老实巴交的曲蓁连忙应:“我知道的,昨晚都是我做的不对。”
或许是alpha这会儿的模样实在是有些可怜,沈之蔻曲起右手食指,轻点沙发皮面。
“昨天我跟朋友来参加商务会,散会后她的发情热提前了,我把她送到隔离室。但酒店隔离室的抑制剂她用不了,她使用的抑制剂比较特别,我回房间帮她拿上来,准备离开的时候,你……”她用很平静地语气阐述无法平静的事,“你出了房间,拽住了——”
接下来的一切濒临失控,曲蓁通过前面的描述,完整地猜测出了所有的前因后果。她猛地咳嗽,岔开话题,不想再听一遍她犯下的罪行。
“对不起,姐姐。”她又鞠躬道歉,“我待会就去自首。”
沈之蔻却给出了一个让曲蓁惊讶的回答:“虽然是被你勾出的发情期,但你并没有伤害到我。”
“我有信息素激紊症,别的alpha散发信息素会让我觉得恶心和痛苦。”沈之蔻望向她,“我不排斥你的信息素。”
曲蓁听过这种罕见的腺体疾病,患病者常年都忍受着难耐的痛苦、并且会对其它人的信息素产生强烈的排他性。一旦其它的alpha或oga,贸然散发信息素靠近,对患病者而言不亚于在腺体上扎针。
除此之外,患病者的各方面也会受到影响,譬如发情热易感期。除了紊乱外,甚至有可能会出现周期性地增加。
当前科技、医疗高度发达,对于信息素激紊症却药石无医。去年曲蓁曾看过一篇相关的研究报告,报告充分证明了只有找到与之匹适的alpha或oga,才有可能从根本上治愈。
猝然听到眼前人这么说,曲蓁眨了眨眼睛,不确定地问。
“您的意思是,我…我可以缓解您的信息素激紊症吗?”
“对。”
榆木脑袋的曲蓁:“那我自首了,您……”
沈之蔻神色冷然:“这是我患病的第六年。”
根据那份研究报告的阐述,信息素激紊症患病时间越长,症状就愈发严重,而且可治愈程度也会随着时间的流逝降低。
曲蓁听懂了沈之蔻的话外意,也明白了她想要什么。
她又屈身鞠躬,郑重其事道:“姐姐、我会负责的。

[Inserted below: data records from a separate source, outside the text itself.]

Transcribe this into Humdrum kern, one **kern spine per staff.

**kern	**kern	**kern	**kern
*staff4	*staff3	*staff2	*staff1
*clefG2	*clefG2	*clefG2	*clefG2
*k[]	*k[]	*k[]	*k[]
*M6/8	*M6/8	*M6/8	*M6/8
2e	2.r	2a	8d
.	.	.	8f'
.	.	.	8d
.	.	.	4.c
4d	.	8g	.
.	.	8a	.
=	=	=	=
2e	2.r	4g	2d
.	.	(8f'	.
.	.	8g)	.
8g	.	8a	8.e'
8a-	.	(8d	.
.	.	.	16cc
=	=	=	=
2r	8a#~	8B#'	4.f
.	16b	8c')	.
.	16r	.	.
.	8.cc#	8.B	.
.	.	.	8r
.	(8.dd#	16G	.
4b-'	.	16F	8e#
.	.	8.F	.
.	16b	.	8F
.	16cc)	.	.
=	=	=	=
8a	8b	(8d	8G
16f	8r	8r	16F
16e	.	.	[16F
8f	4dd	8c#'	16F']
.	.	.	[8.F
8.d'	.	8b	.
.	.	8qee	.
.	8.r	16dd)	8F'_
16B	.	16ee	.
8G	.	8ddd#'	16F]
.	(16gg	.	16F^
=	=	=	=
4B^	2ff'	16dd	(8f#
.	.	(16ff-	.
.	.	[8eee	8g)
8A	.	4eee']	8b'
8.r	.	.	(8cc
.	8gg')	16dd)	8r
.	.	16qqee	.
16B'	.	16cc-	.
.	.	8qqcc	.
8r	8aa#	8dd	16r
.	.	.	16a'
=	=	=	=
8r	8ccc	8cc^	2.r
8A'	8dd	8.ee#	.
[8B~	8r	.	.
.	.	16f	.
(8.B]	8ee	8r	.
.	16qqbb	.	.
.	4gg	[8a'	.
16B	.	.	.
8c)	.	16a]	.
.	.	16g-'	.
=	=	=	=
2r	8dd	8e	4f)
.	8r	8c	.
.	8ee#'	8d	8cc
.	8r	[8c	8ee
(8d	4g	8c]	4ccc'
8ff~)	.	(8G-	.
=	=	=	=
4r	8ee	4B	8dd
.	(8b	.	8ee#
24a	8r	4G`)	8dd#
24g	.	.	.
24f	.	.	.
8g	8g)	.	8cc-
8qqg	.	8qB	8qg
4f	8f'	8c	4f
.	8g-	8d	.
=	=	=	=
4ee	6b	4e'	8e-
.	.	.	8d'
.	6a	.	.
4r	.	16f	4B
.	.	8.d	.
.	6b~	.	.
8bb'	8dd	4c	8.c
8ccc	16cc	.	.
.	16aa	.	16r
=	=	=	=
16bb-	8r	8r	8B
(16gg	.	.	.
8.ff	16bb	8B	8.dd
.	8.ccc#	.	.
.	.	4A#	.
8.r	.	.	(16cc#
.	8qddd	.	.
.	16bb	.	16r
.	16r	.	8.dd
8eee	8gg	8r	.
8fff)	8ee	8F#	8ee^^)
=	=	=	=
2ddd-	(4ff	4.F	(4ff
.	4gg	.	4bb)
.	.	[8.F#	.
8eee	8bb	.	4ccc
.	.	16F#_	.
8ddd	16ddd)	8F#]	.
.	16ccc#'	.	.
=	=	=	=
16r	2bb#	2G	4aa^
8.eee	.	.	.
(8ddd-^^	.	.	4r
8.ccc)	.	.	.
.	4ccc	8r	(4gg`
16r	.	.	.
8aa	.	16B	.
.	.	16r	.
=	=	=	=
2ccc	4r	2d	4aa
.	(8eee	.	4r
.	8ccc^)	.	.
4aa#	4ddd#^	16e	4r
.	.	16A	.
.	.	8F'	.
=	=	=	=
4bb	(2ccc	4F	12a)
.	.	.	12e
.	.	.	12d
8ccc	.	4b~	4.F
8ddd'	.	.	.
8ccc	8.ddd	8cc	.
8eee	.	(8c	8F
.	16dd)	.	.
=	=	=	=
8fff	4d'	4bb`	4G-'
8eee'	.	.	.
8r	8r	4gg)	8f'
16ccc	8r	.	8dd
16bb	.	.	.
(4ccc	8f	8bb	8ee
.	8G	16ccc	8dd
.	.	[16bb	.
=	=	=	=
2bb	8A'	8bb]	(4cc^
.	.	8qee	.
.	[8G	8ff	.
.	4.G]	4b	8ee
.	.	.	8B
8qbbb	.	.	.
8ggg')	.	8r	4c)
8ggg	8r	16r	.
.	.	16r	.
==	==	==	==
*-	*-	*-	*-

”
房间内丝缕花香相缠,沈之蔻敛眸未置一词,美如一尊白玉像。
从酒店离开乘坐地铁返回学校的路途中,曲蓁的内心久久不能平静。
海城的地铁三号线直达c大,出地铁口入校时,曲蓁接到了妈妈的微信视频通话。她走到花坛边接通,坐在石椅上对着手机露出笑容。
“妈妈。”
视频那头的秦欢面容柔美,完全看不出是五十岁的人,但气色并不是很好:“蓁蓁早上好,你在做什么呢?”
曲蓁是一个乖孩子,从小到大都不会撒谎。
她状似不经意地瞥向旁边的书包,温声道:“刚准备进图书馆。”她转移话题,“妈妈,最近天气不好总是下雨,你要记得吃药,还要记得让妈给你按摩。”
秦欢笑了笑,故意逗她:“妈妈知道啦,你妈她都记着呢。蓁蓁怎么比曲涵还像个老古董呢?”
曲蓁的笑容却有些勉强,因为这件事是三人心里最不愿提起的伤疤。
十八岁忙于准备高考的曲蓁,心心念念着想学考古专业,可是在那一年,秦欢出了很严重的车祸。
酒驾的肇事者当场逃逸,事后曲涵将其告上法庭,肇事者的父母很快便找到她们母女两,要求私下和解。
肇事者的父母有钱有势,在鸣秋县可一手遮天,虽然语气委婉,但话里话外都是威胁。
那是曲蓁第一次直面权势,她甚至看到了在法庭上主持公正的法官,摘下面具换了一副面孔帮肇事者说话。
她觉得不公,可这个世界从来都是不公的。
满是消毒水味的医院里,她的妈妈毫无生气地躺在病床上,曲蓁第一次看到了曲涵流泪。
因为拒绝和解,住院几乎花掉了她们为数不多的积蓄,曲涵还被肇事者的父母使绊子,被任职多年的学校辞退了。